Lo que desapareció aquella noche, en el preciso instante en que Haker dijo que él era un «negrata casero» y el senador Harrison empezó a reír sin control, fue su carisma. El carisma es una joya mágica que embruja a quien la posee. Te la colocas en el dedo y emite desde allí el resplandor que hipnotiza a todo el mundo a tu alrededor. El carisma es el responsable de que todos quieran hablar contigo en una fiesta donde no conoces a nadie. El carisma negocia tu sueldo con los productores, establece el caché de tus productos, arranca carcajadas de un chiste que cualquiera de nosotros contaría sin despertar más que alguna sonrisa de complicidad. Pero el carisma no te pertenece. El carisma es un préstamo que encierra un poder narcótico: te hace creer, si lo luces, que ese brillo que todos aprecian es algo que emana de ti.

El carisma es una convención social que eleva por encima de la masa a unos cuantos elegidos que poseen unas cuantas aptitudes extraordinarias. Arrebatadle de repente la joya a quien se acostumbró a lucirla en su dedo meñique y veréis en su mirada la expresión más honesta de la confusión y el terror. Tratará de comportarse de la misma forma que siempre y tropezará con sus propios pies. Sus palabras, que parecían manar como un fluido dorado de sus labios, se convertirán en engranajes mecánicos. Sus gestos, que volaban con gracejo ante vuestros ojos, adquirirán la apariencia de pasos de baile ejecutados por un principiante. Será como un amante al que se le mete en la cabeza, en mitad del sexo, la duda sobre la mejor forma de sentir placer.

‘Breaking news’

Elisa, la mujer de Haker, me explicó que estaba sentada delante del televisor en aquel momento como cualquier otro sábado por la noche. Cuando Haker pronunció las palabras mágicas ni siquiera dio un respingo. Cerró los ojos y respiró despacio. Las carcajadas de Harrison martilleaban en sus oídos y apagó el televisor. Elisa Haker no necesitaba ver más para entender lo que había ocurrido. Abrió su ordenador portátil y se conectó a Twitter. Ella manejaba la cuenta de su marido y le bastó un vistazo de cinco segundos a las notificaciones para comprender la magnitud del problema que tenían ante sí.

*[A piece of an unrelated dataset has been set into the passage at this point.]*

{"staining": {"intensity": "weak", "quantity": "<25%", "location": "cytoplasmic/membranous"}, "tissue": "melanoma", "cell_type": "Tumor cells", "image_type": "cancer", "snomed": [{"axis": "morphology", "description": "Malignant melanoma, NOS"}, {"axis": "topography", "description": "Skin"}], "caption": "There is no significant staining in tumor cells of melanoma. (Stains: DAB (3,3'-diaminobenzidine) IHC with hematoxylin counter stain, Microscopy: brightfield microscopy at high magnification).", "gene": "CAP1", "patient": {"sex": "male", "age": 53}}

Aparte de miles de comentarios enfurecidos de internautas anónimos, varios medios de comunicación estaban tuiteando sus Breaking News con una uniformidad absoluta:

-Haker y su horrible comentario racista.

-Haker hace reír a Harrison y se burla de la comunidad negra.

-El patinazo racista de Haker:?ha pronunciado ‘la palabra n’.

Varios compañeros de profesión con los que Haker tenía mala relación aprovechaban ya para verter su envidia y su resentimiento, cosechando al instante miles de retuits:

-Todo tiene un límite, @BillHaker. Y cualquier cómico que no entienda cuánto daño hace ‘la palabra n’ pronunciada por un blanco es indigno de esta profesión.

Cerró el ordenador y volvió a poner la televisión. Albergaba una única esperanza: que alguien en la CBA aprovechase la pausa publicitaria para comunicar a Haker cuál era la situación, que su marido estuviera suficientemente calmado como para escuchar y que se le ocurriera una forma honesta y airosa de pedir perdón a todo el mundo. Tenía que ser hoy, en este momento, durante la tormenta, o los daños serían irreparables. Pensó que, si esto no ocurría, lo mejor sería tuitear una disculpa desde la cuenta de Bill en cuanto terminase el programa, pero esto es algo que ella no podía hacer sin consultarlo con él. Decidió esperar a la pausa para llamar por teléfono a su marido. Pero cuando llegó la pausa, el teléfono de Haker había dejado de funcionar.

Empezó para ella la frenética danza: telefoneó a todos los productores, colaboradores y directivos a su disposición en la agenda. Era urgente comunicarse con Bill y era fundamental hacerlo durante los seis minutos de publicidad. Mientras tanto, cientos de miles de internautas escribían a cada una de las empresas anunciadas en ese bloque para preguntarles si estaban orgullosos de promocionar un espacio tan racista e irrespetuoso. Lo que el amor te da, el odio te lo quita.

Lo cierto es que nadie podía atender las llamadas de Elisa Haker. Durante la pausa, Bill pidió a los histéricos productores que esperasen un momento y se encerró en el cuarto de baño. Se sentó en la taza del retrete y sacó su teléfono móvil del bolsillo de la chaqueta. Tenía unos cientos de llamadas perdidas. Una de Elisa. Otra del presidente ejecutivo de la CBA. Percibió que aquello era muy grave. Pero respiró despacio y trató de calmarse. Su carisma recién arrebatado todavía lo embrujaba. Creyó que el espectáculo podía continuar.